Cosa è andato male in Europa?
“Non ha funzionato il fatto che il pensiero e l’opera dei fondatori del grande progetto europeo – De Gasperi, Adenauer e Schuman – non sono stati più seguiti a partire dagli ultimi 20 anni. L’Unione europea doveva essere il punto di arrivo di un processo che, partendo dalla realtà economica, avrebbe dovuto condurre all’unificazione politica. È accaduto invece che, a partire dagli anni Novanta, per tutta una serie di ragioni, la nuova classe dirigente europea dei diversi Paesi ha dimenticato il fine e si è andati avanti con i mezzi, cioè la moneta unica e, in generale, la dimensione monetaria, senza riguardo alcuno nei confronti dell’unificazione politica. L’arrivo, quindi, nel 2008 della crisi economica e finanziaria dagli Stati Uniti si è abbattuto come una tempesta su un corpo già debilitato, producendo gli effetti che stiamo vivendo”.
Come ridare fiato all’economia dei Paesi che sono obbligati dall’Europa a rimettere in ordine i conti?

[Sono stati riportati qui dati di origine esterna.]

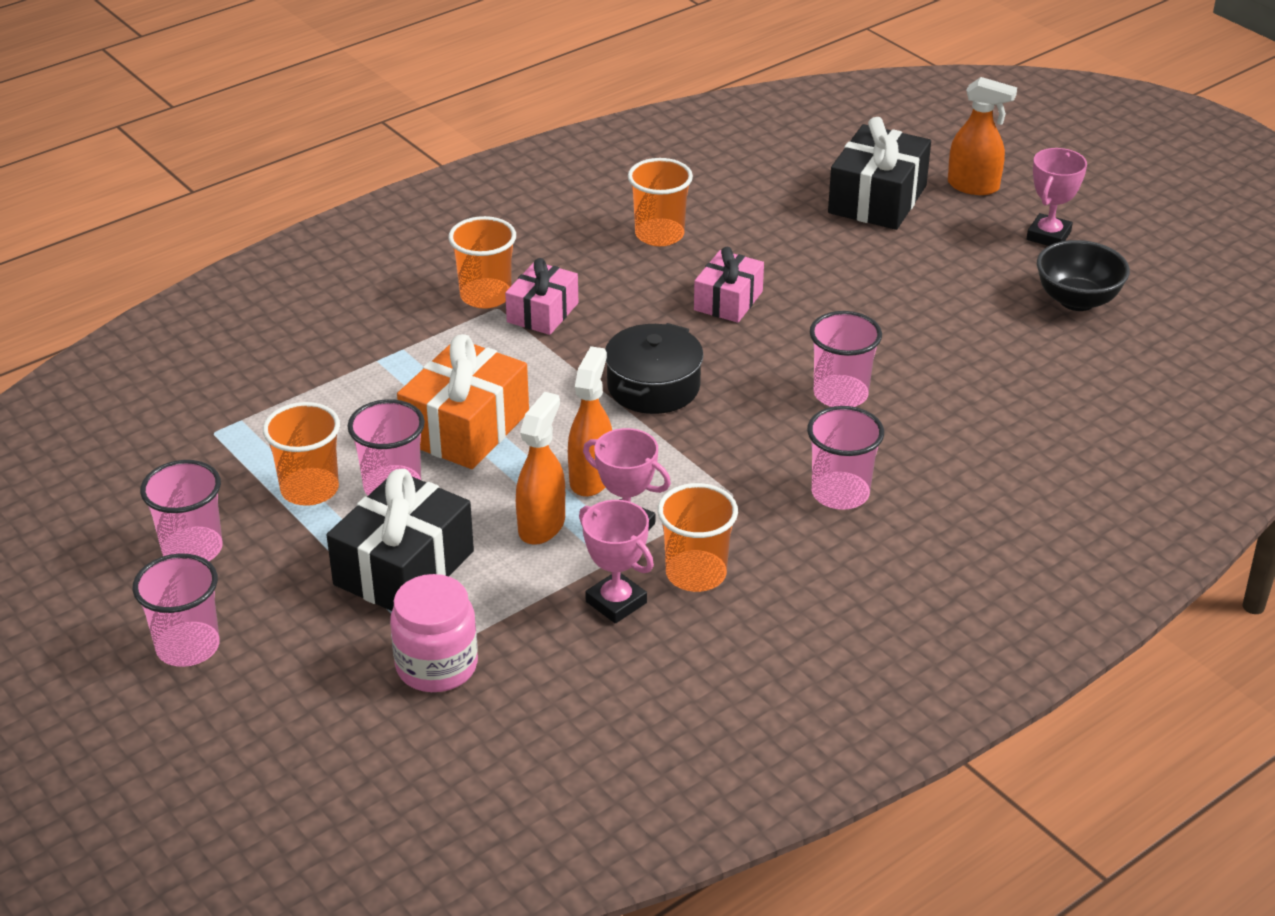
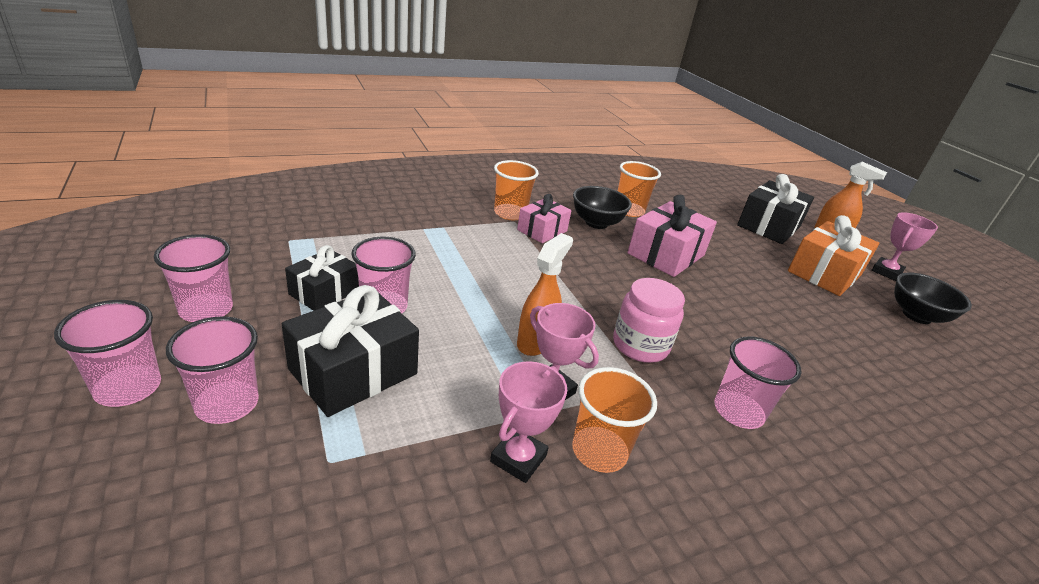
camera: 10 degrees right, 5 degrees down
orange cup [263,402,340,506] -> black gift [285,245,359,311]
pink jar [390,574,478,692] -> pink jar moved to [613,278,685,363]
orange gift [397,334,529,469] -> orange gift moved to [788,215,879,296]
orange spray bottle [516,392,565,545] -> none
pink trophy [579,500,654,623] -> pink trophy turned 60 degrees clockwise [490,361,567,483]
black pot [605,323,704,414] -> none
pink gift [694,246,764,323] -> pink gift [627,195,717,277], size x1.60
pink cup [810,311,882,407] -> pink cup moved to [166,316,259,424]
none -> black bowl [573,186,632,229]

“Il punto è un altro: cioè, che in Italia, come pure in Spagna, per non parlare di Grecia e Portogallo, abbiamo avuto nell’ultimo decennio una classe politica che non ha fatto tesoro del noto aforisma che Platone enuncia nel Fedro: ‘Il solco sarà dritto e il raccolto abbondante se i due cavalli che trainano l’aratro procedono alla stessa velocità’. Perché se un cavallo corre più veloce dell’altro, il solco piega a destra o a sinistra e il raccolto non c’è. Questa metafora di Platone si applica al nostro caso. I due cavalli sono, da un lato, l’austerità che vuol dire mettere a posto i conti, ma l’altro cavallo è lo sviluppo. Negli ultimi anni i nostri Governi hanno fatto andare avanti solo il cavallo dell’austerità e non hanno fatto marciare l’altro cavallo”.
È il nodo su cui si è impantanata l’Italia. Cosa dà allora fiato allo sviluppo?

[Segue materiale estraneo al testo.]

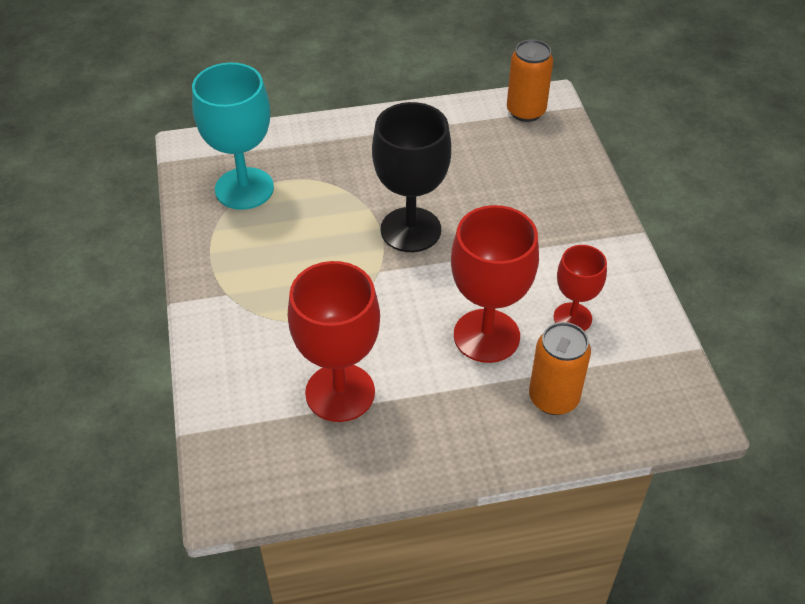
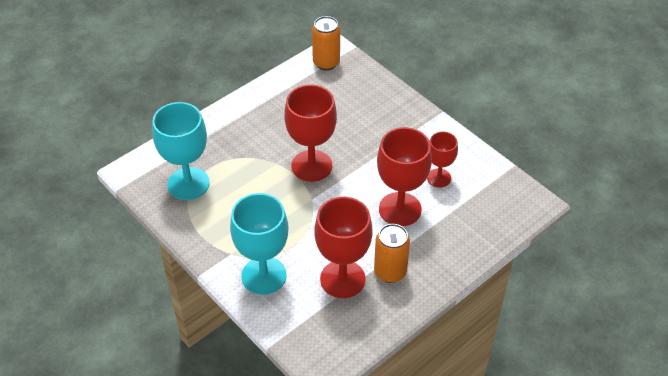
camera: 30 degrees left, 0 degrees up
black goblet [372,102,451,252] -> red goblet [284,85,337,182]
orange can [529,322,591,415] -> orange can moved to [374,224,410,283]
none -> turquoise goblet [230,193,289,295]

“Danno fiato allo sviluppo tre cose. Primo, l’abbattimento dei costi della burocrazia, della politica e, più in generale, della rendita. La seconda azione è la lotta all’evasione fiscale. L’evasione fiscale in Italia è di 120 miliardi di euro all’anno. Pensiamo a quante cose si possono fare con quei soldi. Non è un caso se la Cei non perde occasione per denunciare l’evasione fiscale. Anche l’ultimo discorso del card. Bagnasco va in questa direzione: l’evasione fiscale contraddice il settimo Comandamento. È una forma di furto perché è una violazione della giustizia contributiva. Il terzo provvedimento è la pluralizzazione delle imprese che operano nel mercato. Non possiamo pensare che basti potenziare l’impresa di tipo capitalistico per uscire dalle secche attuali. A fianco delle imprese capitalistiche deve poter operare – a parità di condizioni – l’impresa sociale, l’impresa civile, cioè tutte quelle forme d’imprese che corrispondono a quelle che noi chiamiamo organizzazioni a movente ideale”.
La speranza?
“La mia grande speranza risiede oggi nella Scuola di economia civile che, dal prossimo settembre, partirà a Loppiano, aggregando un gruppo di 50 accademici italiani di diverse Università, economisti, giuristi, aziendalisti, sociologi. La nostra idea è che l’Italia potrà uscire da questa situazione soltanto se rimette in moto e al lavoro la società civile organizzata, e chiederemo lobby al Parlamento per modificare tutte quelle leggi, lacci e lacciuoli che finora hanno strangolato la dimensione economica delle società civile. Anche perché questo tipo di imprese hanno una caratteristica: sono generatori di posti di lavoro. Non sono ad alta intensità di capitali, sono imprese ad alta intensità di lavoro e, quindi, potrebbero facilmente reimmettere nel circuito produttivo almeno 600 mila persone che oggi sono disoccupate”.